Cobalt brut dans une mine en RDC

La République démocratique du Congo, reconnue pour ses immenses réserves de minerais stratégiques, occupe une place centrale dans les chaînes d’approvisionnement mondiales. Face à cette réalité, le président Félix Tshisekedi a réaffirmé avec fermeté sa volonté d’assurer une gouvernance rigoureuse du secteur minier. Lors du dernier Conseil des ministres, tenu le 10 juillet 2026 à la Cité de l’Union africaine, il a dénoncé sans ambiguïté la présence illégale de militaires et d’agents de la Police nationale congolaise (PNC) sur les sites d’exploitation minière à travers le pays.

Félix Tshisekedi, en tant que garant de la souveraineté nationale, a rappelé avec force l’interdiction absolue de toute occupation ou ingérence des forces de sécurité sur ces sites, sauf dans le cadre de missions officiellement autorisées. Cette pratique, selon lui, « entretient des perceptions négatives sur la gouvernance de nos ressources naturelles, fragilise les mécanismes de contrôle et compromet les efforts en faveur d’une exploitation transparente et responsable », comme l’a souligné le porte-parole du gouvernement lors de la présentation du compte rendu.

Une menace pour l’autorité de l’État et la crédibilité des réformes

Le Chef de l’État a mis en lumière les conséquences dévastatrices de cette militarisation illégale. Selon ses observations, elle entraîne :

  • La privation des droits miniers des exploitants légitimes
  • Des actes d’intimidation et d’extorsion contre les opérateurs et les communautés locales
  • Des perturbations dans les chaînes d’approvisionnement et la traçabilité des minerais
  • L’émergence de réseaux de fraude et de contrebande
  • Un risque accru d’enrichissement illicite au détriment des intérêts nationaux

Pour Félix Tshisekedi, cette situation est inacceptable et porte atteinte à l’image du pays, à la crédibilité des réformes engagées et à la confiance des investisseurs internationaux. Il a donc ordonné au vice-Premier ministre en charge de l’Intérieur et de la Sécurité, au vice-Premier ministre de la Défense, au chef d’état-major des FARDC ainsi qu’au commissaire général de la PNC de prendre immédiatement toutes les mesures nécessaires pour mettre fin à cette pratique sur l’ensemble du territoire.

Des instructions claires pour un retrait sans délai

Les autorités concernées doivent agir avec célérité pour :

  • Procéder au retrait immédiat de tout militaire ou agent de sécurité présent illégalement sur les sites miniers
  • Mettre fin à toute interférence des forces de défense dans les activités minières
  • Assurer la sécurisation des sites conformément au cadre légal en vigueur
  • Démanteler les réseaux d’exploitation illégale soutenus ou protégés par des hommes en uniforme
  • Appliquer des sanctions exemplaires à l’encontre des contrevenants

Ces directives s’inscrivent dans la continuité des mesures déjà prises en 2022, lorsque le gouvernement avait ordonné le retrait des militaires des carrières artisanales après de multiples signalements de graves irrégularités.
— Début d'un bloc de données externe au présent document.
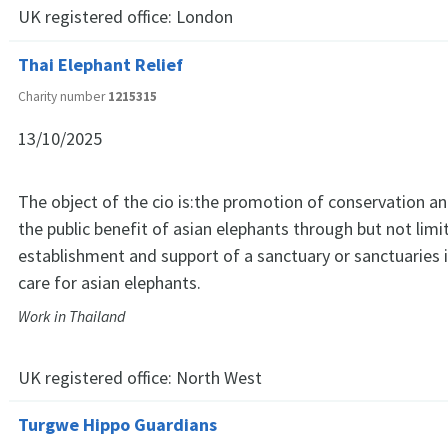
UK registered office:
London
Thai Elephant Relief
Charity number
1215315
13/10/2025
The object of the cio is:the promotion of conservation an
the public benefit of asian elephants through but not limi
establishment and support of a sanctuary or sanctuaries i
care for asian elephants.
Work in Thailand
UK registered office:
North West
Turgwe Hippo Guardians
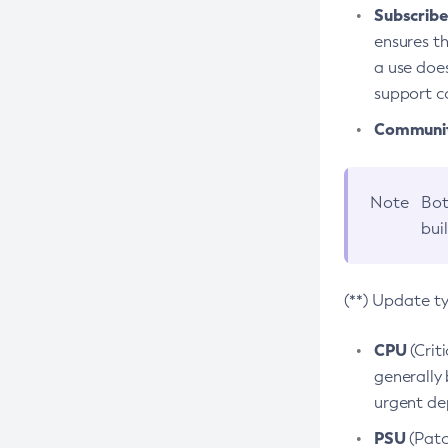
Subscriber
ensures th
a use does
support co
Community
Note
Bot
bui
(**) Update t
CPU
(Crit
generally 
urgent dep
PSU
(Patc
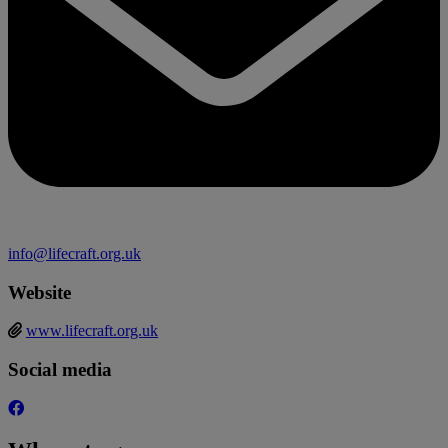
info@lifecraft.org.uk
Website
www.lifecraft.org.uk
Social media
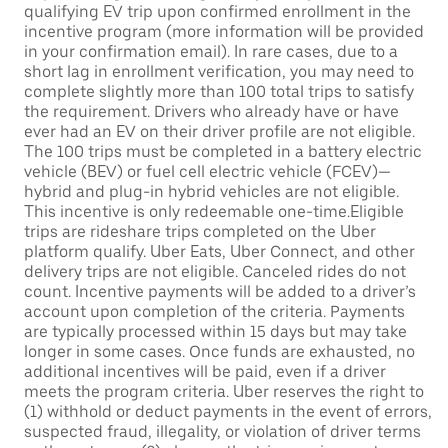
qualifying EV trip upon confirmed enrollment in the
incentive program (more information will be provided
in your confirmation email). In rare cases, due to a
short lag in enrollment verification, you may need to
complete slightly more than 100 total trips to satisfy
the requirement. Drivers who already have or have
ever had an EV on their driver profile are not eligible.
The 100 trips must be completed in a battery electric
vehicle (BEV) or fuel cell electric vehicle (FCEV)—
hybrid and plug-in hybrid vehicles are not eligible.
This incentive is only redeemable one-time.Eligible
trips are rideshare trips completed on the Uber
platform qualify. Uber Eats, Uber Connect, and other
delivery trips are not eligible. Canceled rides do not
count. Incentive payments will be added to a driver’s
account upon completion of the criteria. Payments
are typically processed within 15 days but may take
longer in some cases. Once funds are exhausted, no
additional incentives will be paid, even if a driver
meets the program criteria. Uber reserves the right to
(1) withhold or deduct payments in the event of errors,
suspected fraud, illegality, or violation of driver terms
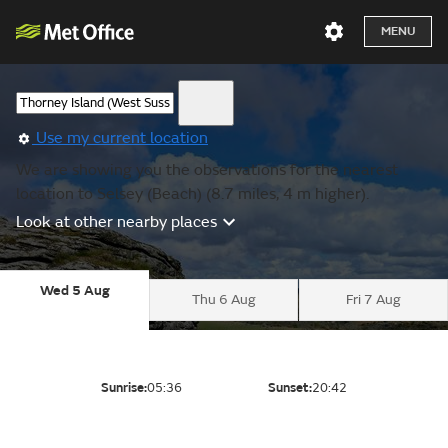
MENU
Use my current location
We are showing you the observations for the nearest
location to Selsey (Beach) (8.7 miles, 4 m higher).
Look at other nearby places
Wed 5 Aug
Thu 6 Aug
Fri 7 Aug
Sunrise:
05:36
Sunset:
20:42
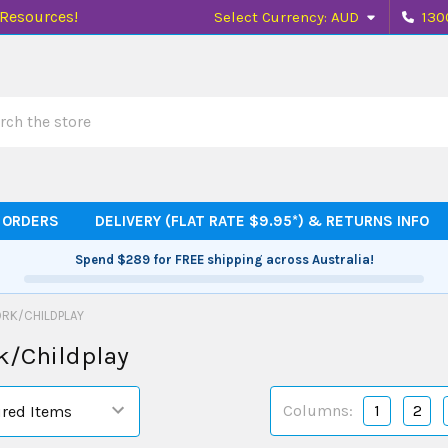
 Resources!
Select Currency:
AUD
130
h
 ORDERS
DELIVERY (FLAT RATE $9.95*) & RETURNS INFO
Spend
$289
for FREE shipping across Australia!
RK/CHILDPLAY
k/Childplay
Columns:
1
2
À l’époque, les autorités avaient justifié cette décision par les nombreux dysfonctionnements observés, notamment l’exploitation frauduleuse des ressources au profit de réseaux d’intérêts étrangers.

Renforcer la gouvernance minière pour une exploitation responsable

Par ailleurs, Félix Tshisekedi a insisté sur la nécessité de renforcer les mécanismes de contrôle, de certification et de traçabilité des minerais. L’objectif est double : garantir la conformité aux exigences nationales et internationales tout en préservant les droits des opérateurs légaux et des communautés locales. Cette approche vise à restaurer la confiance des partenaires économiques et à positionner la RDC comme un acteur responsable sur la scène minière mondiale.
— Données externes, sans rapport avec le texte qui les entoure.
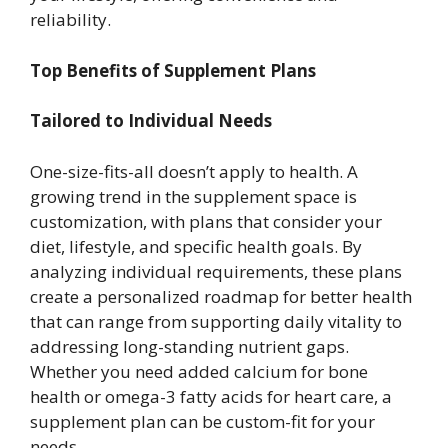
reliability.
Top Benefits of Supplement Plans
Tailored to Individual Needs
One-size-fits-all doesn’t apply to health. A
growing trend in the supplement space is
customization, with plans that consider your
diet, lifestyle, and specific health goals. By
analyzing individual requirements, these plans
create a personalized roadmap for better health
that can range from supporting daily vitality to
addressing long-standing nutrient gaps.
Whether you need added calcium for bone
health or omega-3 fatty acids for heart care, a
supplement plan can be custom-fit for your
needs.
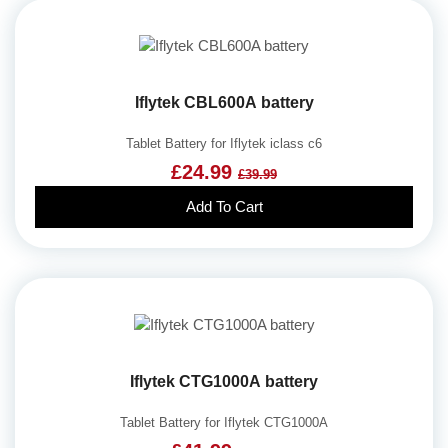
Iflytek CBL600A battery
Tablet Battery for Iflytek iclass c6
£24.99
£39.99
Add To Cart
Iflytek CTG1000A battery
Tablet Battery for Iflytek CTG1000A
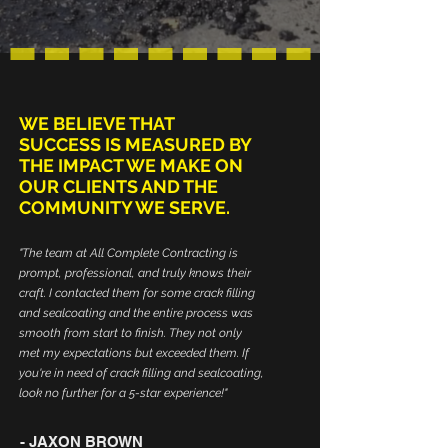
WE BELIEVE THAT
SUCCESS IS MEASURED BY
THE IMPACT WE MAKE ON
OUR CLIENTS AND THE
COMMUNITY WE SERVE.
"The team at All Complete Contracting is
prompt, professional, and truly knows their
craft. I contacted them for some crack filling
and sealcoating and the entire process was
smooth from start to finish. They not only
met my expectations but exceeded them. If
you're in need of crack filling and sealcoating,
look no further for a 5-star experience!"
- JAXON BROWN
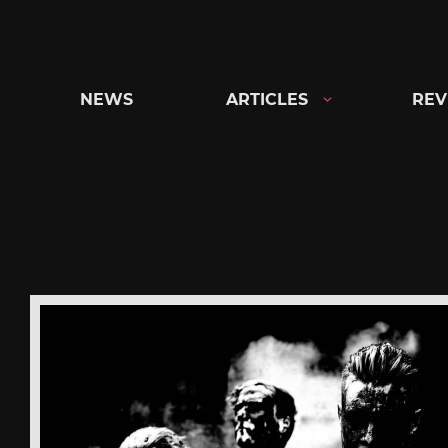
Skip
to
content
NEWS
ARTICLES
REV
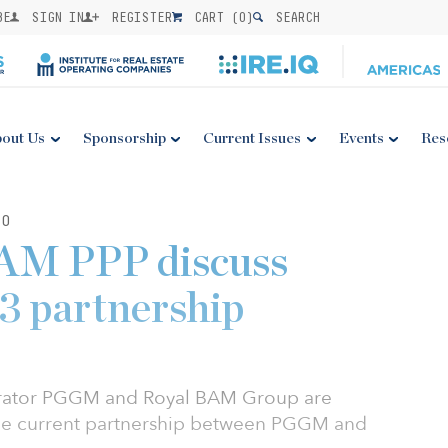
BE
SIGN IN
REGISTER
CART (
0
)
SEARCH
out Us
Sponsorship
Current Issues
Events
Res
20
M PPP discuss
P3 partnership
trator PGGM and Royal BAM Group are
 the current partnership between PGGM and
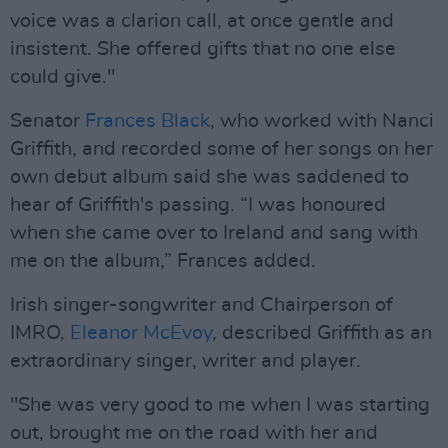
voice was a clarion call, at once gentle and
insistent. She offered gifts that no one else
could give."
Senator
Frances Black
, who worked with Nanci
Griffith, and recorded some of her songs on her
own debut album said she was saddened to
hear of Griffith's passing. “I was honoured
when she came over to Ireland and sang with
me on the album,” Frances added.
Irish singer-songwriter and Chairperson of
IMRO,
Eleanor McEvoy
, described Griffith as an
extraordinary singer, writer and player.
"She was very good to me when I was starting
out, brought me on the road with her and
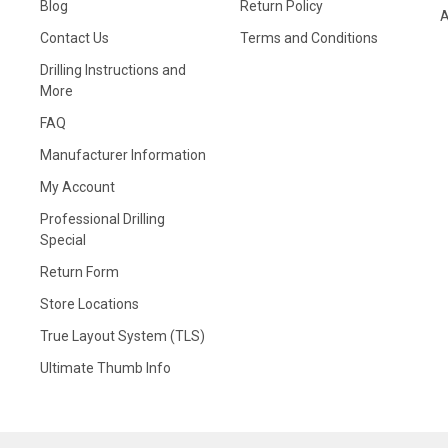
Blog
Return Policy
A
Contact Us
Terms and Conditions
Drilling Instructions and
More
FAQ
Manufacturer Information
My Account
Professional Drilling
Special
Return Form
Store Locations
True Layout System (TLS)
Ultimate Thumb Info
La décision du Président Félix Tshisekedi marque une étape cruciale dans la lutte contre les pratiques illégales qui minent le secteur minier congolais depuis des années. Elle envoie un signal fort aux acteurs nationaux et internationaux quant à la détermination du gouvernement à instaurer un cadre minier transparent, sécurisé et conforme aux standards les plus exigeants.